## WHAT IS NEEDED
Copy out the passage on elevated carbon dioxide and shortgrass steppe word for word, from its first sentence to its last.

It was also determined that the communities enriched with CO2 tended to have greater amounts of moisture in their soils than communities exposed to ambient air. This phenomenon likely contributed to the greater (less negative and, hence, less stressful) plant water potentials that were measured in CO2-enriched as compared to ambiently-grown plants.
Interestingly, elevated CO2 did not preferentially stimulate the growth of C3 species over that of C4 species in these communities. Hence, elevated CO2 did not significantly affect the percentage composition of C3 and C4 grasses in these grasslands; and they maintained their current level of vegetative biodiversity.
What it means
As the CO2 content of the air rises, it is likely that shortgrass steppe communities will respond by exhibiting increases in photosynthesis and biomass production, regardless of whether or not they are being defoliated by natural or mechanical means. In addition, because elevated CO2 increased soil moisture contents and plant water potentials, it is also likely such grasslands will be better able to cope with intermittent periods of drought. Moreover, the rising CO2 concentration should not alter species composition in these grasslands, but will likely act to maintain the biodiversity that presently exists among its C3 and C4 component species. Finally, to dispel any erroneous notions of global warming-induced reductions in these positive responses, the authors concluded that "in future CO2-enriched and warmer climates, production on the shortgrass steppe should be enhanced significantly from that occurring now."

## STORED DATA

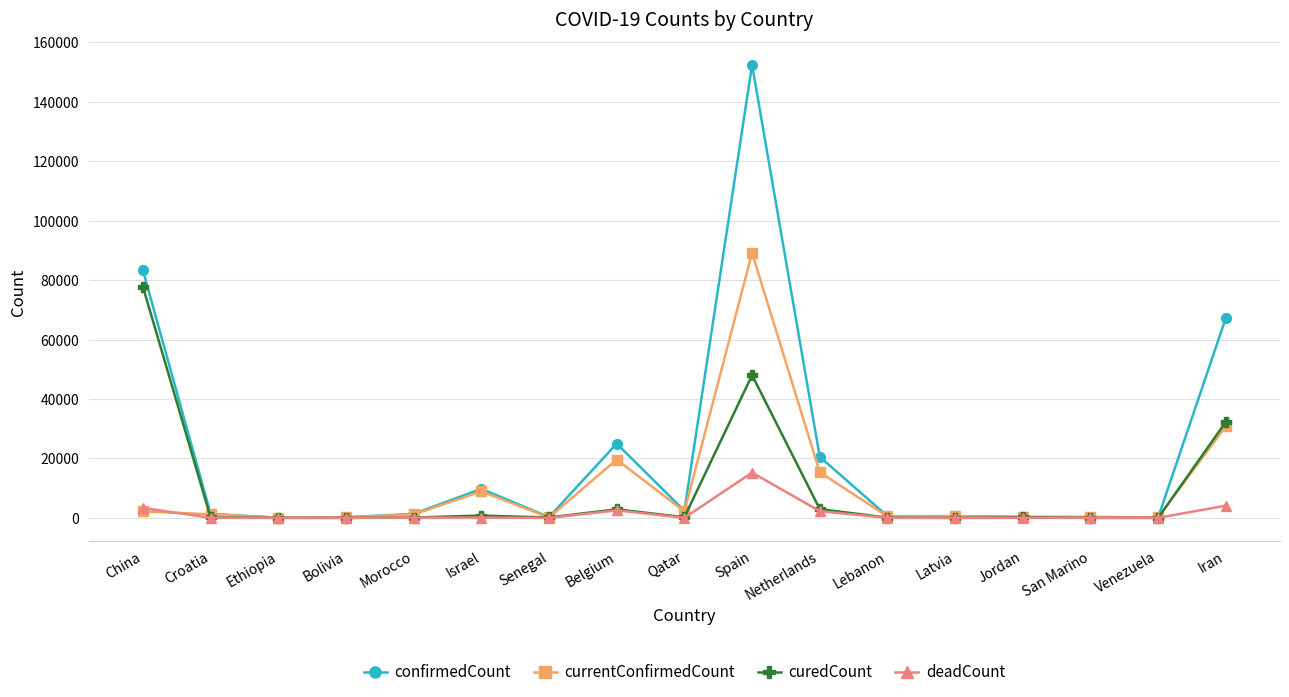

What are all the series names shown in the legend?

confirmedCount, currentConfirmedCount, curedCount, deadCount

## REPLY TO THE TASK
It was also determined that the communities enriched with CO2 tended to have greater amounts of moisture in their soils than communities exposed to ambient air. This phenomenon likely contributed to the greater (less negative and, hence, less stressful) plant water potentials that were measured in CO2-enriched as compared to ambiently-grown plants.
Interestingly, elevated CO2 did not preferentially stimulate the growth of C3 species over that of C4 species in these communities. Hence, elevated CO2 did not significantly affect the percentage composition of C3 and C4 grasses in these grasslands; and they maintained their current level of vegetative biodiversity.
What it means
As the CO2 content of the air rises, it is likely that shortgrass steppe communities will respond by exhibiting increases in photosynthesis and biomass production, regardless of whether or not they are being defoliated by natural or mechanical means. In addition, because elevated CO2 increased soil moisture contents and plant water potentials, it is also likely such grasslands will be better able to cope with intermittent periods of drought. Moreover, the rising CO2 concentration should not alter species composition in these grasslands, but will likely act to maintain the biodiversity that presently exists among its C3 and C4 component species. Finally, to dispel any erroneous notions of global warming-induced reductions in these positive responses, the authors concluded that "in future CO2-enriched and warmer climates, production on the shortgrass steppe should be enhanced significantly from that occurring now."